I think you’ll find it very interesting;
especially, when he concludes with Trump’s tariffs[32:00 >].

[Whole interview is good, as well] - I put it up after your comment.

1 Like

I really do not understand why people continue to see China as a constant monolith. Chinese civilization has been as fractured as any other throughout the last 5000 or so years. Chinese people are not just ONE people, they are actually many.
This leads me to believe that many people that converse about China do so only with the modern CCP in mind.
Blink your eyes and that could also fade into dust. Just like anything else. And presently, what I am reading and watching about China makes me believe that it is not long for the world in its current configuration.

4 Likes

And then use bullying tactics to get their way. Sadly, that is the only script the West knows and uses today. I tend to think being “a politician” is one of the hardest professions around. I don’t know any profession one needs to be so allround in so many specialisations. From history to banking to people skills, all now absent in the west. Flatlanders are running the western show and its bogging down in ignorance and stupidity by design. That is for me the hardest part to deal with, that it is by design!

1 Like

An oddity I have noticed about modernism is that since I have been politically sentient, which would be around 1980 or so - I was 11 yrs old then - is that all politicians have always claimed they would change something and never did. Maybe Reagan sort of did, and somehow Bill Clinton was allowed to “balance the budget” as they claim… But really, Every since Bush 1, until now, I have seen ZERO politicians do anything but somehow give themselves and their overlords more power and wealth.
Although I am skeptical, I do see the current MAGA politicians actually trying and possibly actually changing that. I have big hopes.

2 Likes

I did listen - I had heard other analysts go in not so much detail, but they would mock the neocons for thinking sanctions would harm Russia, because Russia had thought ahead.

1 Like

If this is intended as an indirect criticism of me when you say people speak of China as monolith, your point is taken - indeed, China is composed of many peoples and isn’t monolithic. I wasn’t talking about the CCP however, and that’s how I expected to be criticized.

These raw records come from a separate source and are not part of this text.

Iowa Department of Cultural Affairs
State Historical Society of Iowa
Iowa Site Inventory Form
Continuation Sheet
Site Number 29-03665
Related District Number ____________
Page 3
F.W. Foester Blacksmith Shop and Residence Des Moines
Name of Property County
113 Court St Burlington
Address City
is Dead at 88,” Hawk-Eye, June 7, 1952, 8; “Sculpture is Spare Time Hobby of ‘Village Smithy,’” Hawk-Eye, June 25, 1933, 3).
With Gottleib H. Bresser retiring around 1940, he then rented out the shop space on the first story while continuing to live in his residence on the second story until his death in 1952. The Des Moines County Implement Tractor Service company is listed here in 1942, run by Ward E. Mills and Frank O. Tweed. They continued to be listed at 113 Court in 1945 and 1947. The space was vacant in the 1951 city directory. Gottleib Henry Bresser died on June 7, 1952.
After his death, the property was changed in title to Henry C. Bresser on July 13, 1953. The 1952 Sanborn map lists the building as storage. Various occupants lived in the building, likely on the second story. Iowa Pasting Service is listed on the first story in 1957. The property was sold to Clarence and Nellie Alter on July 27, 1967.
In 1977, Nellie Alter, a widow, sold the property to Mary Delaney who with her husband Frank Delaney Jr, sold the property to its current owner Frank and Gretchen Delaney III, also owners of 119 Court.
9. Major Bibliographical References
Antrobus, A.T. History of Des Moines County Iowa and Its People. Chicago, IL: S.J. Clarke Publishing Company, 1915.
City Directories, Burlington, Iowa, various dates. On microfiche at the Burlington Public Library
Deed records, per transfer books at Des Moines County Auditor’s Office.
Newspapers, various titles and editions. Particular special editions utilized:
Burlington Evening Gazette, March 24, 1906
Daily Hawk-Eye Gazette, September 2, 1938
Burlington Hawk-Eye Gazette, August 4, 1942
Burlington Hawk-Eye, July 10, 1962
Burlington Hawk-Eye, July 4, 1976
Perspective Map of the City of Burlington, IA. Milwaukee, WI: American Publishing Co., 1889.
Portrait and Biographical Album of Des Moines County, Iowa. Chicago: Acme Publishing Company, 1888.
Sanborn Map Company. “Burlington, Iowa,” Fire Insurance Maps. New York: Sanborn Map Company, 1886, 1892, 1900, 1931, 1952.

As for Trump, I respectfully disagree. I agree with everything I hear Catherine Austin Fitts and John Titus say about Trump’s actions, as well as many other analysts, and I give preference to conservative critics because I have a strange mix of liberal (at work) and conservative people in my life, and my conservative relatives wouldn’t listen to a word I said if I were citing Democrat sources. Catherine and John call Trump’s actions crony capitalism, and many other unflattering names.

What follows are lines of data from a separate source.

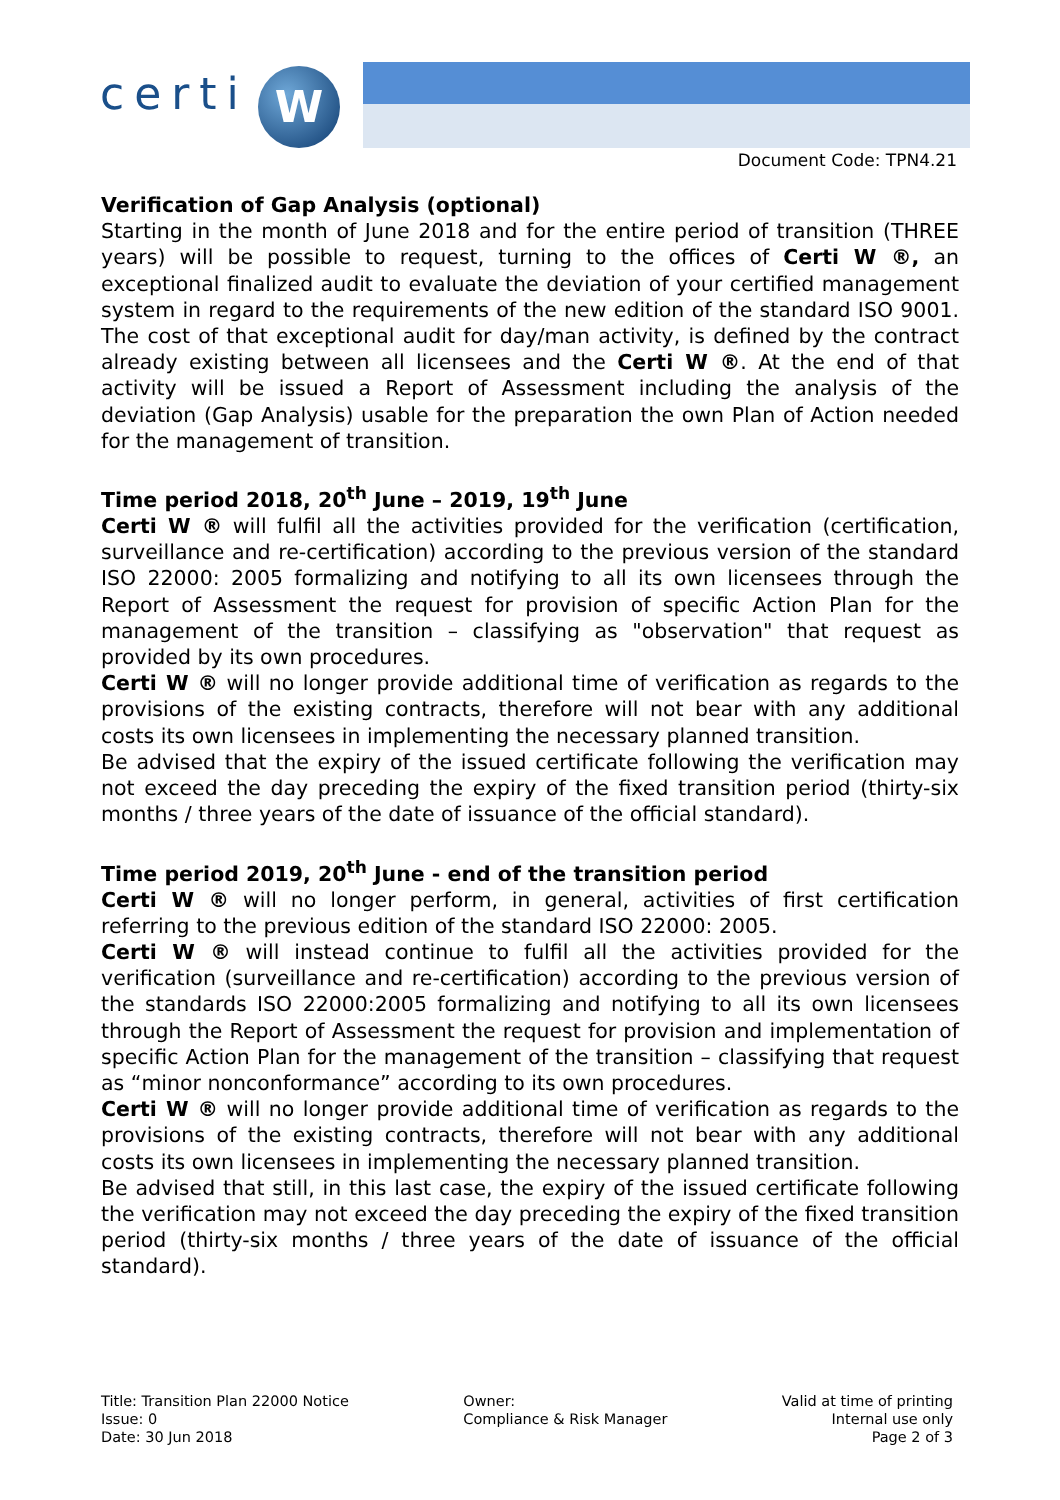certi W
Document Code: TPN4.21
Verification of Gap Analysis (optional)
Starting in the month of June 2018 and for the entire period of transition (THREE years) will be possible to request, turning to the offices of Certi W ®, an exceptional finalized audit to evaluate the deviation of your certified management system in regard to the requirements of the new edition of the standard ISO 9001. The cost of that exceptional audit for day/man activity, is defined by the contract already existing between all licensees and the Certi W ®. At the end of that activity will be issued a Report of Assessment including the analysis of the deviation (Gap Analysis) usable for the preparation the own Plan of Action needed for the management of transition.
Time period 2018, 20<sup>th</sup> June – 2019, 19<sup>th</sup> June
Certi W ® will fulfil all the activities provided for the verification (certification, surveillance and re-certification) according to the previous version of the standard ISO 22000: 2005 formalizing and notifying to all its own licensees through the Report of Assessment the request for provision of specific Action Plan for the management of the transition – classifying as "observation" that request as provided by its own procedures.
Certi W ® will no longer provide additional time of verification as regards to the provisions of the existing contracts, therefore will not bear with any additional costs its own licensees in implementing the necessary planned transition.
Be advised that the expiry of the issued certificate following the verification may not exceed the day preceding the expiry of the fixed transition period (thirty-six months / three years of the date of issuance of the official standard).
Time period 2019, 20<sup>th</sup> June - end of the transition period
Certi W ® will no longer perform, in general, activities of first certification referring to the previous edition of the standard ISO 22000: 2005.
Certi W ® will instead continue to fulfil all the activities provided for the verification (surveillance and re-certification) according to the previous version of the standards ISO 22000:2005 formalizing and notifying to all its own licensees through the Report of Assessment the request for provision and implementation of specific Action Plan for the management of the transition – classifying that request as “minor nonconformance” according to its own procedures.
Certi W ® will no longer provide additional time of verification as regards to the provisions of the existing contracts, therefore will not bear with any additional costs its own licensees in implementing the necessary planned transition.
Be advised that still, in this last case, the expiry of the issued certificate following the verification may not exceed the day preceding the expiry of the fixed transition period (thirty-six months / three years of the date of issuance of the official standard).
Title: Transition Plan 22000 Notice
Issue: 0
Date: 30 Jun 2018
Owner:
Compliance & Risk Manager
Valid at time of printing
Internal use only
Page 2 of 3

I also had an older brother who was a Federal employee of great integrity (conservative, Vietnam veteran) - so I was insulted on his behalf although he’s dead that the younger Trumpsters imply all Federal civil servants are dishonest & incompetent!), and he spent his last 45 years tearing apart the American conservative delusion that deregulation on a grand scale ever benefits society. I think a lot of conservative business people chafe under the regulations they personally have to deal with, and so they assume any form of deregulation is a great thing and should be applied everywhere to everything. Trump clearly does.

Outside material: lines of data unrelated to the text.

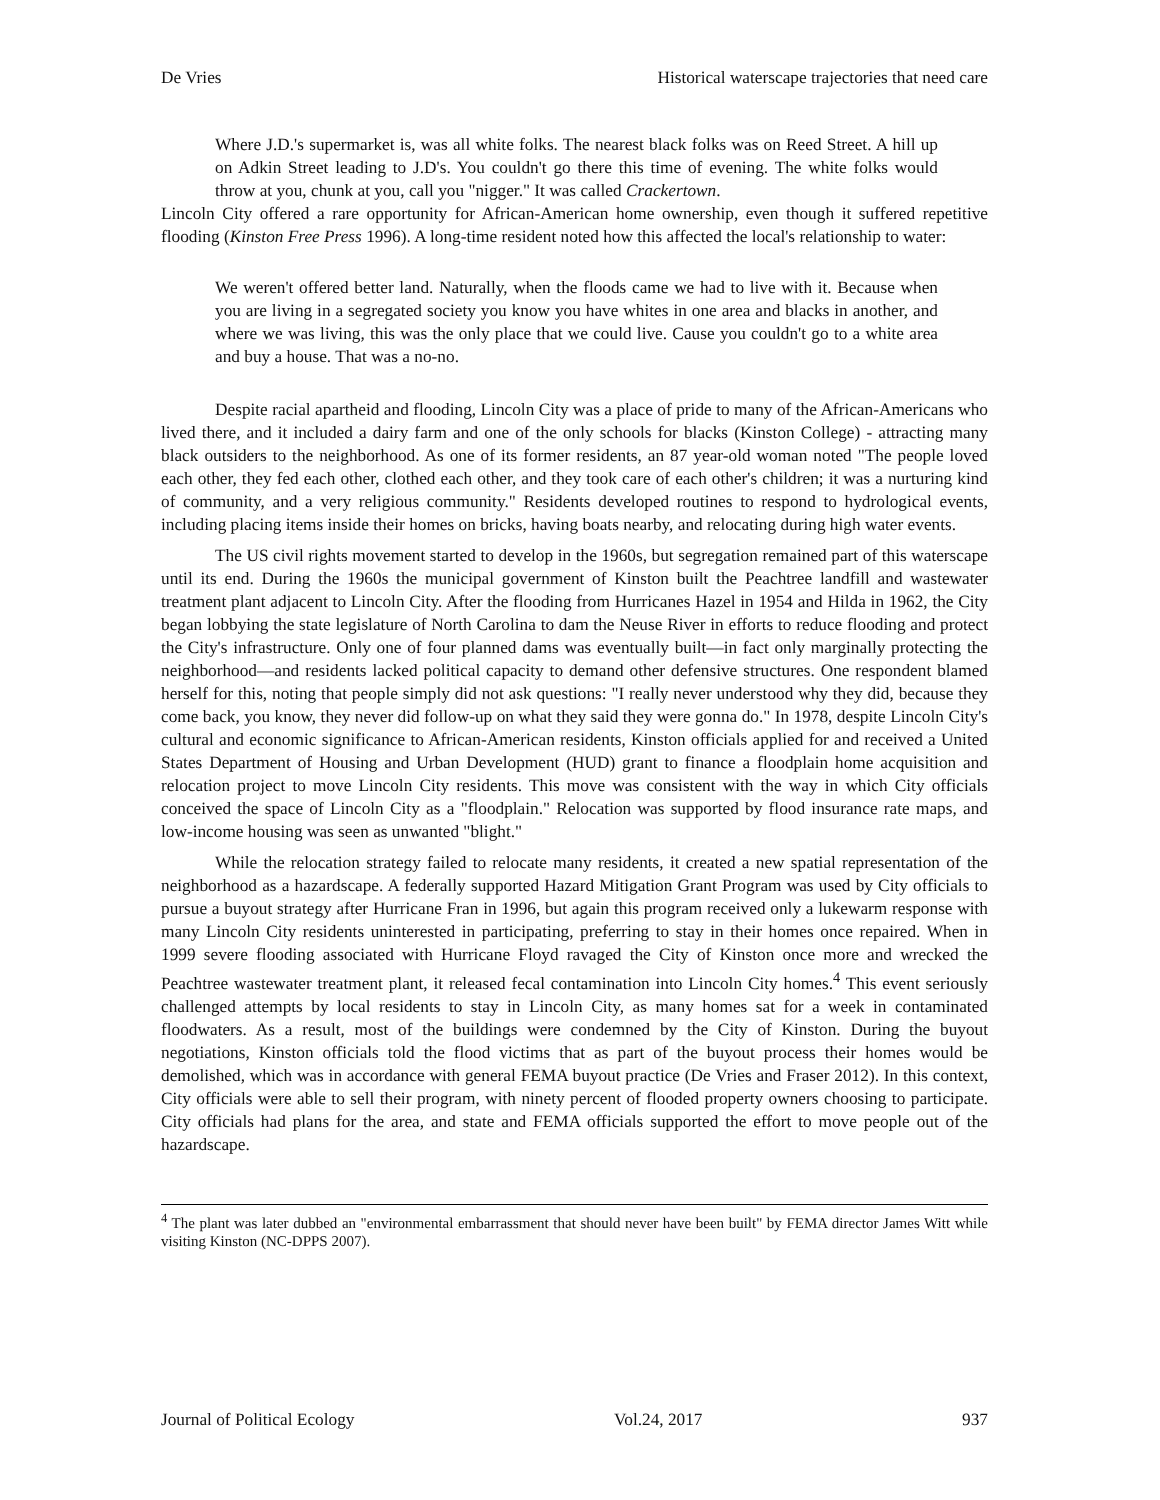De Vries Historical waterscape trajectories that need care
Where J.D.'s supermarket is, was all white folks. The nearest black folks was on Reed Street. A hill up on Adkin Street leading to J.D's. You couldn't go there this time of evening. The white folks would throw at you, chunk at you, call you "nigger." It was called Crackertown.
Lincoln City offered a rare opportunity for African-American home ownership, even though it suffered repetitive flooding (Kinston Free Press 1996). A long-time resident noted how this affected the local's relationship to water:
We weren't offered better land. Naturally, when the floods came we had to live with it. Because when you are living in a segregated society you know you have whites in one area and blacks in another, and where we was living, this was the only place that we could live. Cause you couldn't go to a white area and buy a house. That was a no-no.
Despite racial apartheid and flooding, Lincoln City was a place of pride to many of the African-Americans who lived there, and it included a dairy farm and one of the only schools for blacks (Kinston College) - attracting many black outsiders to the neighborhood. As one of its former residents, an 87 year-old woman noted "The people loved each other, they fed each other, clothed each other, and they took care of each other's children; it was a nurturing kind of community, and a very religious community." Residents developed routines to respond to hydrological events, including placing items inside their homes on bricks, having boats nearby, and relocating during high water events.
The US civil rights movement started to develop in the 1960s, but segregation remained part of this waterscape until its end. During the 1960s the municipal government of Kinston built the Peachtree landfill and wastewater treatment plant adjacent to Lincoln City. After the flooding from Hurricanes Hazel in 1954 and Hilda in 1962, the City began lobbying the state legislature of North Carolina to dam the Neuse River in efforts to reduce flooding and protect the City's infrastructure. Only one of four planned dams was eventually built—in fact only marginally protecting the neighborhood—and residents lacked political capacity to demand other defensive structures. One respondent blamed herself for this, noting that people simply did not ask questions: "I really never understood why they did, because they come back, you know, they never did follow-up on what they said they were gonna do." In 1978, despite Lincoln City's cultural and economic significance to African-American residents, Kinston officials applied for and received a United States Department of Housing and Urban Development (HUD) grant to finance a floodplain home acquisition and relocation project to move Lincoln City residents. This move was consistent with the way in which City officials conceived the space of Lincoln City as a "floodplain." Relocation was supported by flood insurance rate maps, and low-income housing was seen as unwanted "blight."
While the relocation strategy failed to relocate many residents, it created a new spatial representation of the neighborhood as a hazardscape. A federally supported Hazard Mitigation Grant Program was used by City officials to pursue a buyout strategy after Hurricane Fran in 1996, but again this program received only a lukewarm response with many Lincoln City residents uninterested in participating, preferring to stay in their homes once repaired. When in 1999 severe flooding associated with Hurricane Floyd ravaged the City of Kinston once more and wrecked the Peachtree wastewater treatment plant, it released fecal contamination into Lincoln City homes.<sup>4</sup> This event seriously challenged attempts by local residents to stay in Lincoln City, as many homes sat for a week in contaminated floodwaters. As a result, most of the buildings were condemned by the City of Kinston. During the buyout negotiations, Kinston officials told the flood victims that as part of the buyout process their homes would be demolished, which was in accordance with general FEMA buyout practice (De Vries and Fraser 2012). In this context, City officials were able to sell their program, with ninety percent of flooded property owners choosing to participate. City officials had plans for the area, and state and FEMA officials supported the effort to move people out of the hazardscape.
<sup>4</sup> The plant was later dubbed an "environmental embarrassment that should never have been built" by FEMA director James Witt while visiting Kinston (NC-DPPS 2007).
Journal of Political Ecology Vol.24, 2017 937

There are bad regulations. But that doesn’t mean you hand the keys to the bank vault to the robbers. Global corporations are often just as bad, if not worse.

1 Like

They are looking to wipe out the small businesses that survived covid

2 Likes

Exactly. Deregulation without using “a scalpel,” as Catherine has said, always favors the monopoly or the gargantuan. It NEVER protects the smaller, local business. That was the point my brother made.